I used jnius and a few tricks to upgrade a validation workflow in a
JSON Schema repository. We once used RapidJSON in our data platform for
validation at ingestion-time, which only supports v4 of the JSON Schema
specification. However, we migrated over to Google Cloud Platform
and now use the everit-org.json-schema Java library for JSON Schema.
This means we are not longer tied down to v4 of the specification.
I chose to use Python as the language for putting together the validation suite
for the schema repository; pytest makes it easy to dynamically generate cases
from files and I wanted to compare everit-org.json-schema to the native jsonschema Python library. In this post, I’ll illustrate the
workflow that’s necessary to call everit-org.json-schema from Python.

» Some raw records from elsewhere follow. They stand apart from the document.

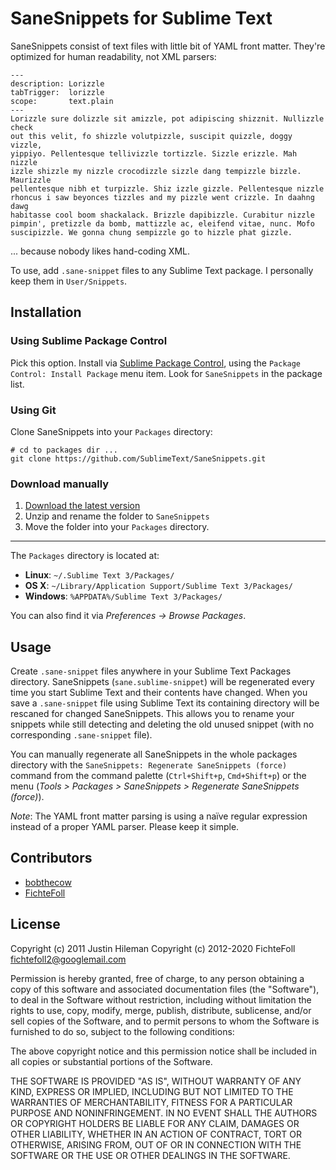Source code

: SaneSnippets for Sublime Text
=============================

SaneSnippets consist of text files with little bit of YAML front matter. They're
optimized for human readability, not XML parsers:

    ---
    description: Lorizzle
    tabTrigger:  lorizzle
    scope:       text.plain
    ---
    Lorizzle sure dolizzle sit amizzle, pot adipiscing shizznit. Nullizzle check
    out this velit, fo shizzle volutpizzle, suscipit quizzle, doggy vizzle,
    yippiyo. Pellentesque tellivizzle tortizzle. Sizzle erizzle. Mah nizzle
    izzle shizzle my nizzle crocodizzle sizzle dang tempizzle bizzle. Maurizzle
    pellentesque nibh et turpizzle. Shiz izzle gizzle. Pellentesque nizzle
    rhoncus i saw beyonces tizzles and my pizzle went crizzle. In daahng dawg
    habitasse cool boom shackalack. Brizzle dapibizzle. Curabitur nizzle
    pimpin', pretizzle da bomb, mattizzle ac, eleifend vitae, nunc. Mofo
    suscipizzle. We gonna chung sempizzle go to hizzle phat gizzle.


... because nobody likes hand-coding XML.

To use, add `.sane-snippet` files to any Sublime Text package. I personally keep
them in `User/Snippets`.


Installation
------------

### Using Sublime Package Control

Pick this option. Install via [Sublime Package Control](https://packagecontrol.io/),
using the `Package Control: Install Package` menu item. Look for `SaneSnippets`
in the package list.

### Using Git

Clone SaneSnippets into your `Packages` directory:

    # cd to packages dir ...
    git clone https://github.com/SublimeText/SaneSnippets.git

### Download manually

 1. [Download the latest version](https://github.com/SublimeText/SaneSnippets/zipball/master)
 2. Unzip and rename the folder to `SaneSnippets`
 3. Move the folder into your `Packages` directory.

----

The `Packages` directory is located at:

 * **Linux**:   `~/.Sublime Text 3/Packages/`
 * **OS X**:    `~/Library/Application Support/Sublime Text 3/Packages/`
 * **Windows**: `%APPDATA%/Sublime Text 3/Packages/`

You can also find it via *Preferences → Browse Packages*.


Usage
-----

Create `.sane-snippet` files anywhere in your Sublime Text Packages directory.
SaneSnippets (`sane.sublime-snippet`) will be regenerated every time you start
Sublime Text and their contents have changed. When you save a `.sane-snippet`
file using Sublime Text its containing directory will be rescaned for changed
SaneSnippets. This allows you to rename your snippets while still detecting and
deleting the old unused snippet (with no corresponding `.sane-snippet` file).

You can manually regenerate all SaneSnippets in the whole packages directory
with the `SaneSnippets: Regenerate SaneSnippets (force)` command from the command
palette (`Ctrl+Shift+p`, `Cmd+Shift+p`) or the menu (*Tools > Packages >
SaneSnippets > Regenerate SaneSnippets (force)*).

*Note*: The YAML front matter parsing is using a naïve regular expression
instead of a proper YAML parser. Please keep it simple.

Contributors
------------

 * [bobthecow](https://github.com/bobthecow/)
 * [FichteFoll](https://github.com/FichteFoll/)


License
-------

Copyright (c) 2011 Justin Hileman
Copyright (c) 2012-2020 FichteFoll <fichtefoll2@googlemail.com>

Permission is hereby granted, free of charge, to any person obtaining a copy of
this software and associated documentation files (the "Software"), to deal in
the Software without restriction, including without limitation the rights to
use, copy, modify, merge, publish, distribute, sublicense, and/or sell copies of
the Software, and to permit persons to whom the Software is furnished to do so,
subject to the following conditions:

The above copyright notice and this permission notice shall be included in all
copies or substantial portions of the Software.

THE SOFTWARE IS PROVIDED "AS IS", WITHOUT WARRANTY OF ANY KIND, EXPRESS OR
IMPLIED, INCLUDING BUT NOT LIMITED TO THE WARRANTIES OF MERCHANTABILITY, FITNESS
FOR A PARTICULAR PURPOSE AND NONINFRINGEMENT. IN NO EVENT SHALL THE AUTHORS OR
COPYRIGHT HOLDERS BE LIABLE FOR ANY CLAIM, DAMAGES OR OTHER LIABILITY, WHETHER
IN AN ACTION OF CONTRACT, TORT OR OTHERWISE, ARISING FROM, OUT OF OR IN
CONNECTION WITH THE SOFTWARE OR THE USE OR OTHER DEALINGS IN THE SOFTWARE.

We will get the following code snippet to run:
#!/usr/bin/env python3
import json
# omitted: adding jars into the class path
from jnius import autoclass
# validation logic
JSONObject = autoclass("org.json.JSONObject")
SchemaLoader = autoclass("org.everit.json.schema.loader.SchemaLoader")

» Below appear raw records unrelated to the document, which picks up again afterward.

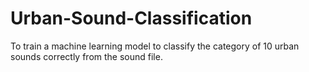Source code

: # Urban-Sound-Classification
To train a machine learning model to classify the category of 10 urban sounds correctly from the sound file.
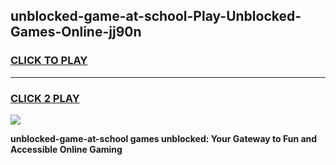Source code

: 
## unblocked-game-at-school-Play-Unblocked-Games-Online-jj90n
<h3>
<a href="https://premium76.site?title=unblocked-game-at-school&ref=25A">CLICK TO PLAY</a></h3>
<hr>

<h3>
<a href="https://premium76.site?title=unblocked-game-at-school&ref=25A">CLICK 2 PLAY</a>
  
</h3>

<a href="https://premium76.site?title=unblocked-game-at-school&ref=25A"><img src="https://clearcache.store/games.png"></a>


**unblocked-game-at-school games unblocked: Your Gateway to Fun and Accessible Online Gaming**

schema_data = JSONObject(json.dumps(...))
payload_data = JSONObject(json.dumps(...))
schema = SchemaLoader.load(schema_data)
assert schema.validate(JSONObject(payload_data) First we need to make any dependencies are available to the JVM. The easiest way to manage these are through Maven, a Java package manager.
In a pom.xml, we create a minimal example.
<project>
<modelVersion>4.0.0</modelVersion>
<groupId>org.example</groupId>
<artifactId>example</artifactId>
<version>1</version>
<dependencies>
<dependency>
<groupId>com.github.everit-org.json-schema</groupId>
<artifactId>org.everit.json.schema</artifactId>
<version>1.12.1</version>
</dependency>
</dependencies>
<repositories>
<repository>
<id>jitpack.io</id>
<url>https://jitpack.io</url>
</repository>
</repositories>
</project> Now run maven to copy dependencies into the local directory.
mvn dependency:copy-dependencies This downloads the transitive dependencies needed for everit-org.json-schema e.g. org.JSON into a target/dependencies folder. We include the downloaded
JARs into our python script by setting the CLASSPATH variable. Each jar is
separated by a colon, :.
#!/usr/bin/env python3
# omitted: other imports
import os
from pathlib import Path
os.environ["CLASSPATH"] = ":".join(
[p.resolve().as_posix() for p in Path("target").glob("**/*.jar")]
from jnius import autoclass
# omitted: validation logic We also need to make sure that JAVA_HOME is set up correctly. To avoid issues
in our local environment, we will set up a docker container instead.
FROM centos:centos8
RUN dnf -y update &&
dnf -y install epel-release &&
dnf -y install
which
python36
java-1.8.0-openjdk-devel
maven
&& dnf clean all
COPY main.py /app/main.py
COPY pom.xml /app/pom.xml
RUN mvn dependency:copy-dependencies
RUN pip3 install pyjnius
CMD python3 main.py Running this will let us successfully validate a schema.
#!/bin/bash
tag=validator-blog:latest
docker build -t $tag .
docker run -it $tag If you would like to see a real world example, see this PR to mozilla-pipeline-schemas.
I’m satisfied with the end result, since it was easier than I expected to set up. We now have continuous integration that runs our schemas against examples using two independent implementations of the JSON Schema specification, through the help of Python and the JNI.